God is such an incredible and loving God. Earthly tyrants often require praise and adoration, and in doing so, suck the life out of those beneath them. God, however, uses our own worship to Him to benefit us. When we take time to praise and thank God for who He is and what He’s done, it not only brings Him glory, but it heals our hearts as well. It brings us peace, and joy, and a deep sense of love.
In my own life, I’ve found worship to be perhaps the number one way to deflect the attacks of the enemy and the weariness of my own flesh.
Vs. 13-20: “O God, your ways are holy. Is there any god as mighty as you? You are the God of great wonders! You demonstrate your awesome power among the nations. By your strong arm, you redeemed your people, the descendants of Jacob and Joseph. When the Red Sea saw you, O God, its waters looked and trembled! The sea quaked to its very depths. The clouds poured down rain; the thunder rumbled in the sky. Your arrows of lightning flashed. Your thunder roared from the whirlwind; the lightning lit up the world! The earth trembled and shook. Your road led through the sea, your pathway through the mighty waters—a pathway no one knew was there! You led your people along that road like a flock of sheep, with Moses and Aaron as their shepherds.”
The man we see in verses 1 – 10 is not the same man we see in verses 11-20. And that, I believe, is due to the transforming power of the Holy Spirit.
This whole process of honesty with God; of digging deep and being real; of making our twisted perspectives vulnerable before Him—it’s all a part of the process God created. Our job is simply to seek, and there in the seeking He meets us.
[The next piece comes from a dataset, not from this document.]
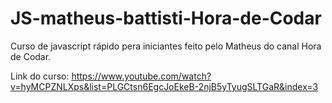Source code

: # JS-matheus-battisti-Hora-de-Codar
 Curso de javascript rápido  pera iniciantes feito pelo Matheus do canal Hora de Codar.

Link do curso: https://www.youtube.com/watch?v=hyMCPZNLXps&list=PLGCtsn6EgcJoEkeB-2njB5yTyugSLTGaR&index=3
To God it’s all about the relationship. The entire process of prayer and honesty and healing was put in place to cultivate our relationship with Him.
There’s one last passage I’d like to look at together about the prodigal son. Luke 15:20 says, “So he returned home to his father. And while he was still a long way off, his father saw him coming. Filled with love and compassion, he ran to his son, embraced him, and kissed him” (NLT).
The fact that the father saw him from a long way off tells us he was looking for him. In all the years his son had been running away and wrecking his life, his father never ceased to be his father. On the contrary, his father kept watch for him. Every day he looked with anticipation for his beloved son to come home.
And when his son did come home he didn’t react with bitterness or anger. Instead, he was filled compassion and love. He ran to his son (one can assume with tears of joy in his eyes) and he embraced the prodigal. And he wrapped his arms around him and kissed him with fatherly affection.
Jesus Himself is the narrator of this story. Through the parable of the prodigal son God is painting a picture for us of the kind of Father He is.
When you get alone to pray do you imagine yourself talking to that kind of father? And when you mess up and sin badly, and crawl your way back into His presence, do you imagine that kind of response? Or do you expect a stern stare and a cold shoulder?
I pray this post has encouraged you in some way. If you’ve grown distant in your relationship with God I pray it reminds you of your loving Father and encourages you to step back into His loving presence. And if you’ve never been in that place; if you’ve never experienced that kind of relationship with God I pray this post might comfort your heart and give you a foundation on which to stand. I pray it may give you the peace and courage to talk to your Heavenly Father in an honest, raw, intimate way. I pray He draws you ever closer to His heart.